YORK church wardens may be forgiven for polishing their pews and plumping up the prayer cushions as the dreaded "Mystery Worshipper" prepares to descend on his latest venue.

After more than seven years of cloak and dagger-like visits, the elusive inspector has now clocked up 1,000 reviews of places of worship. And York has not escaped this secret "name and shame" tour which examines everything from what bevvies are served at the end of the service to any features which made the worshipper feel like he was in hell.

No stone is left unturned in the write-ups that follow on the www.ship-of-fools.com website which prompts the worshipper with questions such as "which part of the service was like being in heaven?" and "Was the worship stiff-upper-lip, happy clappy, or what?"

Already this year, the Vision's Service, St Cuthbert's in York, has been treated to a secret visit.

"I counted 17 people, a middling sort of size for the amount of space we actually had (that wasn't filled up with TV screens and random bits of kit)," writes the worshipper.

He comments on being on first-name terms with two people by the time the service started and enjoying "a very interesting conversation about didactic teaching with an ex-vicar". Moments later he dramatically side tracks, exclaiming: "Vision's has beanbags!" Heavens.

However, the temptation to wriggle around on a sack of squashed polystyrene balls in a quest for ultimate comfort proved too much for our note-taker who opted instead to "perch on one of the plastic chairs around the rim of the space".

Fellow worshippers must surely feel enlightened by such close attention to detail. He goes on to comment on the ambient/ world background music playing during communion with the words: "That was a new one for me. It felt freaky."

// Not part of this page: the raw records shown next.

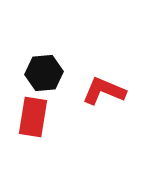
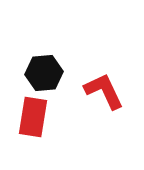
red L-shape: rotated 42 degrees clockwise
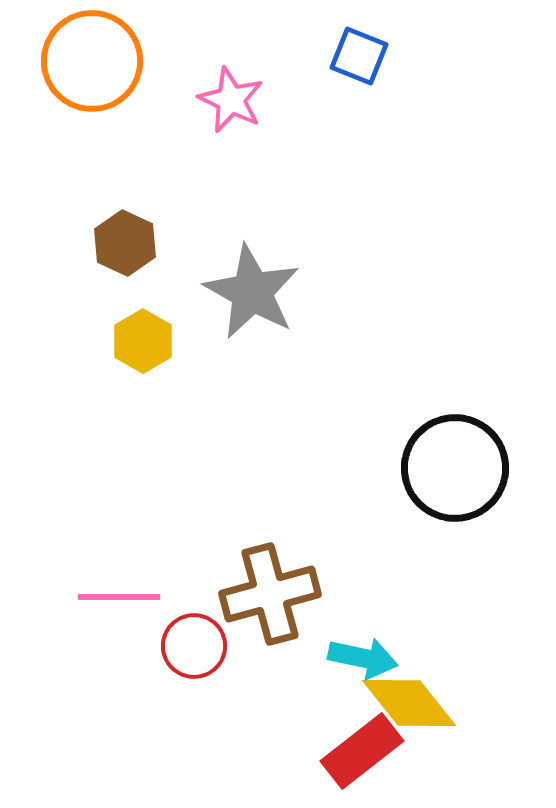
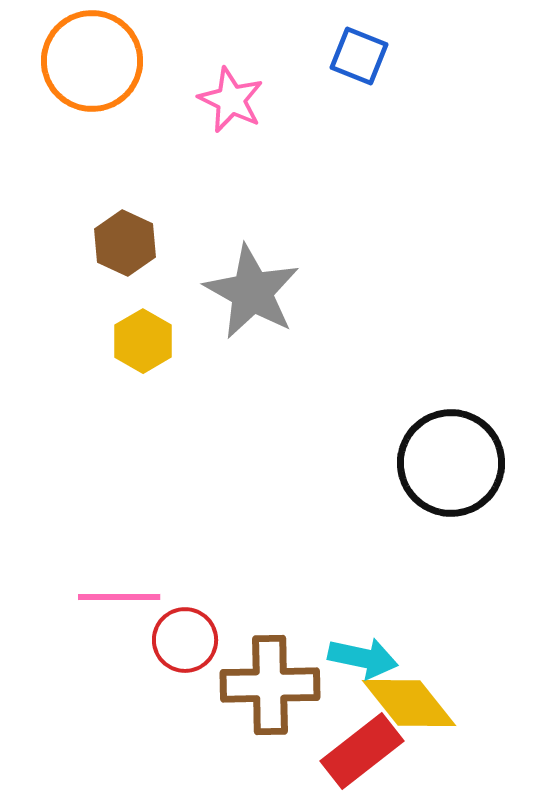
black circle: moved 4 px left, 5 px up
brown cross: moved 91 px down; rotated 14 degrees clockwise
red circle: moved 9 px left, 6 px up
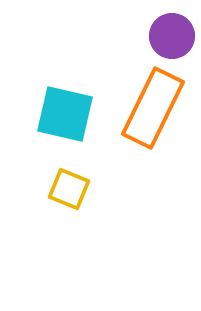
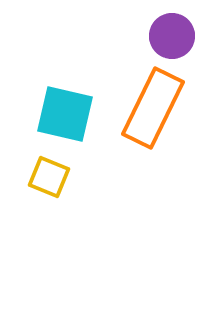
yellow square: moved 20 px left, 12 px up
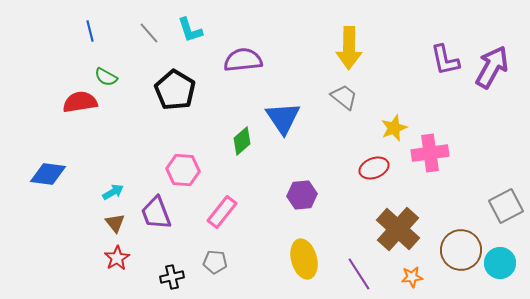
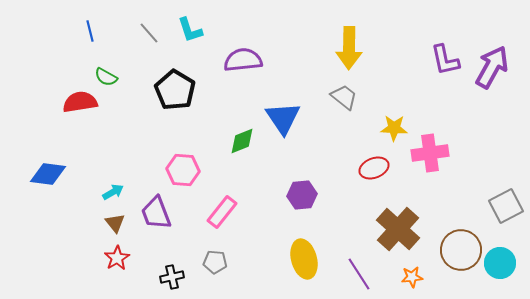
yellow star: rotated 24 degrees clockwise
green diamond: rotated 20 degrees clockwise
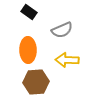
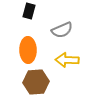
black rectangle: moved 1 px up; rotated 70 degrees clockwise
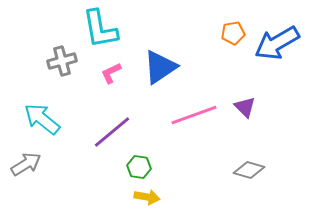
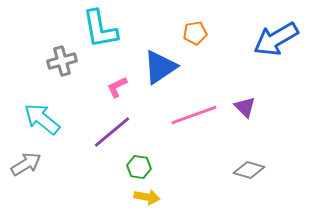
orange pentagon: moved 38 px left
blue arrow: moved 1 px left, 4 px up
pink L-shape: moved 6 px right, 14 px down
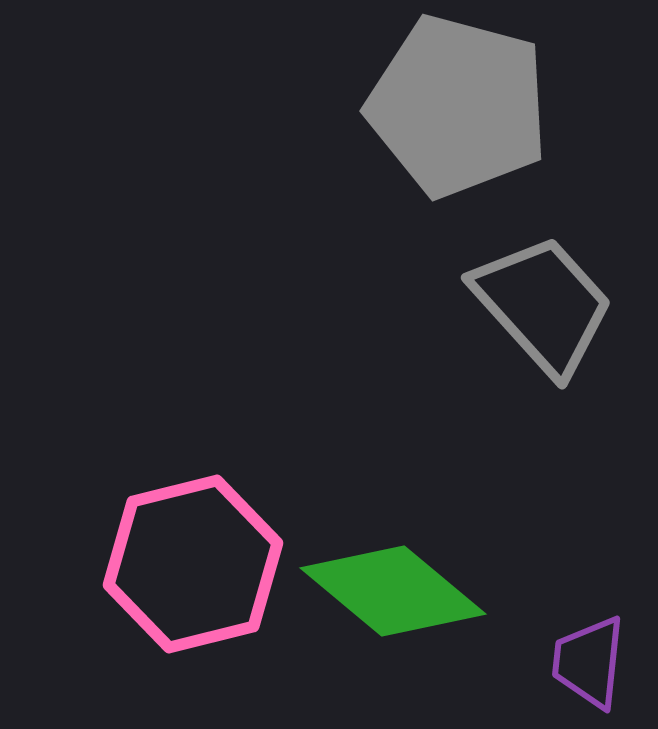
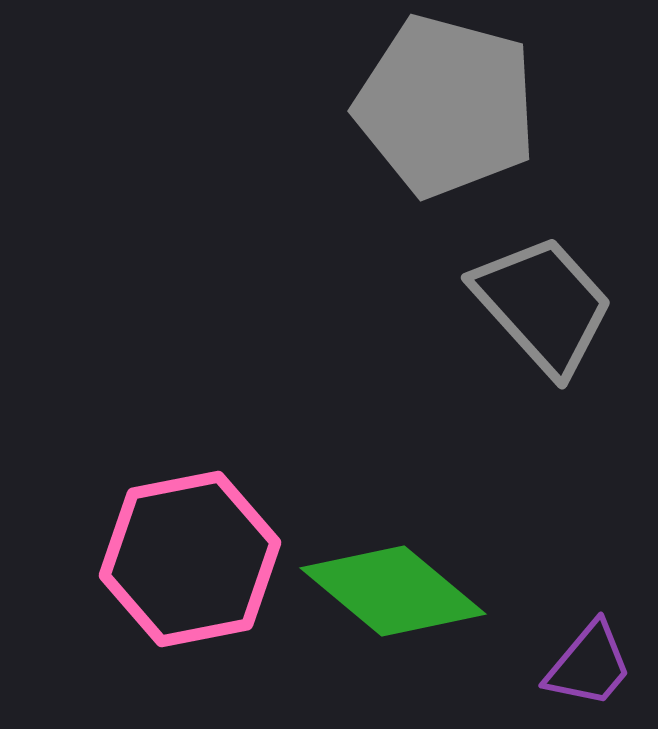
gray pentagon: moved 12 px left
pink hexagon: moved 3 px left, 5 px up; rotated 3 degrees clockwise
purple trapezoid: moved 3 px down; rotated 146 degrees counterclockwise
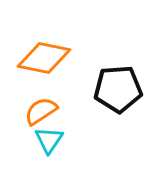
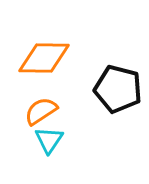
orange diamond: rotated 10 degrees counterclockwise
black pentagon: rotated 18 degrees clockwise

St Michael le Belfrey, York, was also treated to a mystery visit - this time around Christmas when the worshipper would have us believe the church over indulged in festive spirit.

He laments that he was distracted by the Christmas tree lights that "twinkled at a ridiculous intensity". Still not content, he writes: "The guitarist was blocking my view to the OHP screen so I had to keep ducking to read the words. In the last verse of each of the hymns the drummer seemed to get a bit carried away, and I was very tempted to air drum with him." Bah hum bug!

The sermon, he says, was "23 minutes and 34 seconds - including 4 minutes dedicated to reading one of the books in the "Thomas the Tank Engine" series".

Did the service make you feel glad to be a Christian? asks the website

"Yes. No one else could talk about Thomas The the Tank Engine so seriously and get respect for it," he writes.

What one thing will you remember about all this in seven days' time?

"The drummer, and the colours of the engine in Thomas The Tank Engine."

All the important aspects of the sermon then.

In another York church, the Mystery Worshipper was again asked what, if anything, had distracted him.

"The preacher's cope was too big for him and he looked like a small boy in grown up's clothing!"

York churches beware - the next mystery visit could be you.